Mechanization = staff shrinkage: When I started working with a big chain part-time, we had plentiful techs and pharmacists.
I was amazed at the mechanical way in which we worked at the chain store. Everything was controlled by a computer - even the counting of the pills. The computer even told us what size vial to put the pills in.
In a very short time the tech help was reduced to bare bones, and suddenly there were only two pharmacists to cover a 16-hour day.
The reality of counseling: The law says that a pharmacist must counsel on every prescription, unless the customer refuses it. If the customer refuses it, you must document the fact.
There is no way this is going to happen. It is a physical impossibility when you fill over 200 prescriptions on your shift.
Prescriber status - the missed opportunity: In my mind this would have given pharmacists a way to charge for their services. Without a way to charge for your decisions, pharmacy is tied to a product. That makes pharmacy a mercantile business.
If you cannot make a decision about the dispensing of a product, you can only charge for the product.
Our product prices are now controlled by third parties, due to the wholesale acceptance of any contract in order to save business.
This puts pharmacists on an assembly line, just like the people who work in the automobile industry.
What would help? Maybe unionization would be a good thing if it helps improve working conditions in the drugstore, but it really destroys any concept of professionalism.
Here we go again: Chains have dug themselves into the same hole they put independent pharmacy into.
In the guise of going more clinical, they are demanding that their pharmacists do MTM, BP checks, cholesterol checks, and A1C checks, and they are billing for these services to offset income lost to low reimbursement rates.
The chain pharmacists, in reality, do not have time to do all this and keep up with the expected Rx turnout.
Furthermore, the pharmacists do not receive any of the payment that is charged for supplying these services.

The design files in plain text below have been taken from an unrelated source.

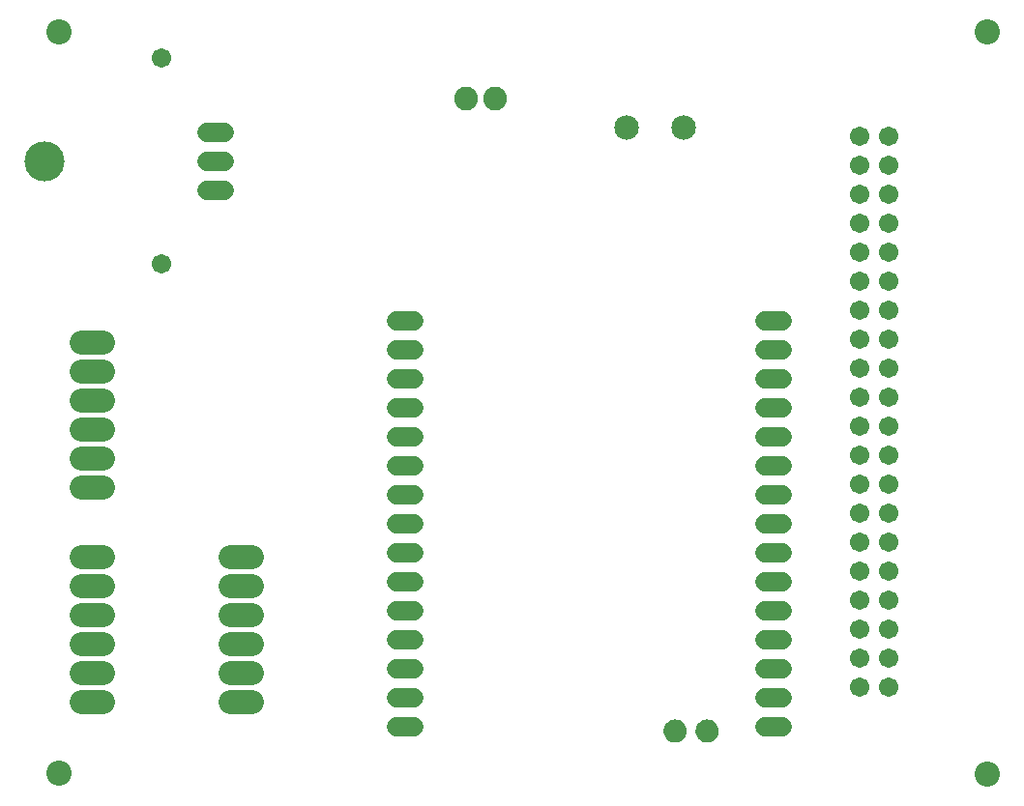
<source format=gbr>
G04 EAGLE Gerber RS-274X export*
G75*
%MOMM*%
%FSLAX34Y34*%
%LPD*%
%INSoldermask Bottom*%
%IPPOS*%
%AMOC8*
5,1,8,0,0,1.08239X$1,22.5*%
G01*
%ADD10C,1.703200*%
%ADD11C,2.203200*%
%ADD12C,1.727200*%
%ADD13C,3.505200*%
%ADD14C,2.082800*%
%ADD15C,2.153200*%
%ADD16C,1.711200*%
%ADD17C,2.082800*%

G36*
X565640Y45679D02*
X565640Y45679D01*
X565683Y45691D01*
X565749Y45700D01*
X567366Y46154D01*
X567407Y46173D01*
X567435Y46182D01*
X567445Y46184D01*
X567449Y46186D01*
X567470Y46193D01*
X568984Y46921D01*
X569020Y46947D01*
X569079Y46977D01*
X570444Y47958D01*
X570475Y47990D01*
X570528Y48030D01*
X571702Y49232D01*
X571727Y49269D01*
X571772Y49317D01*
X572719Y50705D01*
X572737Y50746D01*
X572773Y50802D01*
X573465Y52333D01*
X573476Y52376D01*
X573502Y52437D01*
X573917Y54066D01*
X573920Y54110D01*
X573935Y54175D01*
X574061Y55850D01*
X574057Y55897D01*
X574059Y55969D01*
X573854Y57805D01*
X573840Y57851D01*
X573828Y57926D01*
X573268Y59687D01*
X573245Y59729D01*
X573219Y59801D01*
X572326Y61418D01*
X572296Y61456D01*
X572256Y61521D01*
X571065Y62933D01*
X571028Y62964D01*
X570976Y63020D01*
X569532Y64173D01*
X569490Y64196D01*
X569428Y64240D01*
X567787Y65089D01*
X567741Y65104D01*
X567672Y65135D01*
X565897Y65648D01*
X565849Y65653D01*
X565774Y65671D01*
X563934Y65827D01*
X563890Y65823D01*
X563825Y65827D01*
X561994Y65667D01*
X561948Y65654D01*
X561872Y65644D01*
X560108Y65130D01*
X560064Y65109D01*
X559992Y65084D01*
X558362Y64235D01*
X558324Y64206D01*
X558258Y64167D01*
X556825Y63017D01*
X556793Y62981D01*
X556736Y62930D01*
X555555Y61522D01*
X555531Y61481D01*
X555485Y61420D01*
X555275Y61038D01*
X554601Y59808D01*
X554586Y59763D01*
X554552Y59694D01*
X554000Y57941D01*
X553994Y57894D01*
X553974Y57820D01*
X553775Y55993D01*
X553778Y55947D01*
X553772Y55878D01*
X553895Y54202D01*
X553906Y54159D01*
X553912Y54093D01*
X554324Y52463D01*
X554342Y52423D01*
X554360Y52359D01*
X555048Y50826D01*
X555073Y50789D01*
X555102Y50729D01*
X556046Y49339D01*
X556077Y49307D01*
X556115Y49253D01*
X557286Y48047D01*
X557323Y48021D01*
X557370Y47975D01*
X558732Y46991D01*
X558773Y46972D01*
X558827Y46935D01*
X560340Y46202D01*
X560383Y46190D01*
X560394Y46185D01*
X560421Y46172D01*
X560426Y46171D01*
X560443Y46163D01*
X562060Y45705D01*
X562105Y45700D01*
X562169Y45684D01*
X563841Y45513D01*
X563889Y45517D01*
X563968Y45513D01*
X565640Y45679D01*
G37*
G36*
X593631Y45679D02*
X593631Y45679D01*
X593674Y45691D01*
X593740Y45700D01*
X595357Y46154D01*
X595398Y46173D01*
X595426Y46182D01*
X595436Y46184D01*
X595440Y46186D01*
X595461Y46193D01*
X596975Y46921D01*
X597011Y46947D01*
X597070Y46977D01*
X598435Y47958D01*
X598466Y47990D01*
X598519Y48030D01*
X599693Y49232D01*
X599718Y49269D01*
X599763Y49317D01*
X600710Y50705D01*
X600728Y50746D01*
X600764Y50802D01*
X601456Y52333D01*
X601467Y52376D01*
X601493Y52437D01*
X601908Y54066D01*
X601911Y54110D01*
X601926Y54175D01*
X602052Y55850D01*
X602048Y55897D01*
X602050Y55969D01*
X601845Y57805D01*
X601831Y57851D01*
X601819Y57926D01*
X601259Y59687D01*
X601236Y59729D01*
X601210Y59801D01*
X600317Y61418D01*
X600287Y61456D01*
X600247Y61521D01*
X599056Y62933D01*
X599019Y62964D01*
X598967Y63020D01*
X597523Y64173D01*
X597481Y64196D01*
X597419Y64240D01*
X595778Y65089D01*
X595732Y65104D01*
X595663Y65135D01*
X593888Y65648D01*
X593840Y65653D01*
X593765Y65671D01*
X591925Y65827D01*
X591881Y65823D01*
X591816Y65827D01*
X589985Y65667D01*
X589939Y65654D01*
X589863Y65644D01*
X588099Y65130D01*
X588055Y65109D01*
X587983Y65084D01*
X586353Y64235D01*
X586315Y64206D01*
X586249Y64167D01*
X584816Y63017D01*
X584784Y62981D01*
X584727Y62930D01*
X583546Y61522D01*
X583522Y61481D01*
X583476Y61420D01*
X583266Y61038D01*
X582592Y59808D01*
X582577Y59763D01*
X582543Y59694D01*
X581991Y57941D01*
X581985Y57894D01*
X581965Y57820D01*
X581766Y55993D01*
X581769Y55947D01*
X581763Y55878D01*
X581886Y54202D01*
X581897Y54159D01*
X581903Y54093D01*
X582315Y52463D01*
X582333Y52423D01*
X582351Y52359D01*
X583039Y50826D01*
X583064Y50789D01*
X583093Y50729D01*
X584037Y49339D01*
X584068Y49307D01*
X584106Y49253D01*
X585277Y48047D01*
X585314Y48021D01*
X585361Y47975D01*
X586723Y46991D01*
X586764Y46972D01*
X586818Y46935D01*
X588331Y46202D01*
X588374Y46190D01*
X588385Y46185D01*
X588412Y46172D01*
X588417Y46171D01*
X588434Y46163D01*
X590051Y45705D01*
X590096Y45700D01*
X590160Y45684D01*
X591832Y45513D01*
X591880Y45517D01*
X591959Y45513D01*
X593631Y45679D01*
G37*
D10*
X114200Y644900D03*
X114200Y464900D03*
D11*
X836930Y668020D03*
X24130Y668020D03*
X24130Y19050D03*
X836930Y17780D03*
D12*
X169120Y529500D02*
X153880Y529500D01*
X153880Y554900D02*
X169120Y554900D01*
X169120Y580300D02*
X153880Y580300D01*
D13*
X11640Y554900D03*
D12*
X642780Y414600D02*
X658020Y414600D01*
X658020Y389200D02*
X642780Y389200D01*
X642780Y363800D02*
X658020Y363800D01*
X658020Y338400D02*
X642780Y338400D01*
X642780Y313000D02*
X658020Y313000D01*
X658020Y287600D02*
X642780Y287600D01*
X642780Y262200D02*
X658020Y262200D01*
X658020Y236800D02*
X642780Y236800D01*
X642780Y211400D02*
X658020Y211400D01*
X658020Y186000D02*
X642780Y186000D01*
X642780Y160600D02*
X658020Y160600D01*
X658020Y135200D02*
X642780Y135200D01*
X642780Y109800D02*
X658020Y109800D01*
X658020Y84400D02*
X642780Y84400D01*
X642780Y59000D02*
X658020Y59000D01*
X335420Y414600D02*
X320180Y414600D01*
X320180Y389200D02*
X335420Y389200D01*
X335420Y363800D02*
X320180Y363800D01*
X320180Y338400D02*
X335420Y338400D01*
X335420Y313000D02*
X320180Y313000D01*
X320180Y287600D02*
X335420Y287600D01*
X335420Y262200D02*
X320180Y262200D01*
X320180Y236800D02*
X335420Y236800D01*
X335420Y211400D02*
X320180Y211400D01*
X320180Y186000D02*
X335420Y186000D01*
X335420Y160600D02*
X320180Y160600D01*
X320180Y135200D02*
X335420Y135200D01*
X335420Y109800D02*
X320180Y109800D01*
X320180Y84400D02*
X335420Y84400D01*
X335420Y59000D02*
X320180Y59000D01*
D14*
X192798Y81700D02*
X174002Y81700D01*
X174002Y107100D02*
X192798Y107100D01*
X192798Y132500D02*
X174002Y132500D01*
X174002Y157900D02*
X192798Y157900D01*
X192798Y183300D02*
X174002Y183300D01*
X174002Y208700D02*
X192798Y208700D01*
X62798Y81700D02*
X44002Y81700D01*
X44002Y107100D02*
X62798Y107100D01*
X62798Y132500D02*
X44002Y132500D01*
X44002Y157900D02*
X62798Y157900D01*
X62798Y183300D02*
X44002Y183300D01*
X44002Y208700D02*
X62798Y208700D01*
D15*
X571500Y584200D03*
X521500Y584200D03*
D16*
X725170Y576580D03*
X750570Y576580D03*
X725170Y551180D03*
X750570Y551180D03*
X725170Y525780D03*
X750570Y525780D03*
X725170Y500380D03*
X750570Y500380D03*
X725170Y474980D03*
X750570Y474980D03*
X725170Y449580D03*
X750570Y449580D03*
X725170Y424180D03*
X750570Y424180D03*
X725170Y398780D03*
X750570Y398780D03*
X725170Y373380D03*
X750570Y373380D03*
X725170Y347980D03*
X750570Y347980D03*
X725170Y322580D03*
X750570Y322580D03*
X725170Y297180D03*
X750570Y297180D03*
X725170Y271780D03*
X750570Y271780D03*
X725170Y246380D03*
X750570Y246380D03*
X725170Y220980D03*
X750570Y220980D03*
X725170Y195580D03*
X750570Y195580D03*
X725170Y170180D03*
X750570Y170180D03*
X725170Y144780D03*
X750570Y144780D03*
X725170Y119380D03*
X750570Y119380D03*
X725170Y93980D03*
X750570Y93980D03*
D14*
X62738Y396240D02*
X43942Y396240D01*
X43942Y370840D02*
X62738Y370840D01*
X62738Y345440D02*
X43942Y345440D01*
X43942Y320040D02*
X62738Y320040D01*
X62738Y294640D02*
X43942Y294640D01*
X43942Y269240D02*
X62738Y269240D01*
D17*
X381000Y609600D03*
X406400Y609600D03*
M02*

</source>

The compensation benefits only the owners.
Now we’re fake feds: One chain now has begun what they call “good-faith dispensing.” Ostensibly this is designed to cut down on drug diversion and overuse by addicts.
It takes a good five to six minutes to detail, document, and report certain narcotic prescriptions in order to complete this process. In my opinion, management is making the pharmacist perform the function of the DEA and the task of monitoring MD prescribing.
The pharmacist glut: The oversupply of pharmacists is a result of the shortage of pharmacists that we saw just a few years ago.
That shortage was caused by the demands of rapidly expanding chains for more pharmacists to support their new stores.
Suddenly pharmacy schools began expanding and new ones were popping up in order to meet the apparent demand.
Nowadays any student who gets accepted is guaranteed the ability to pay whatever tuition is charged simply through the use of student loans.
This whole process is driven by profits.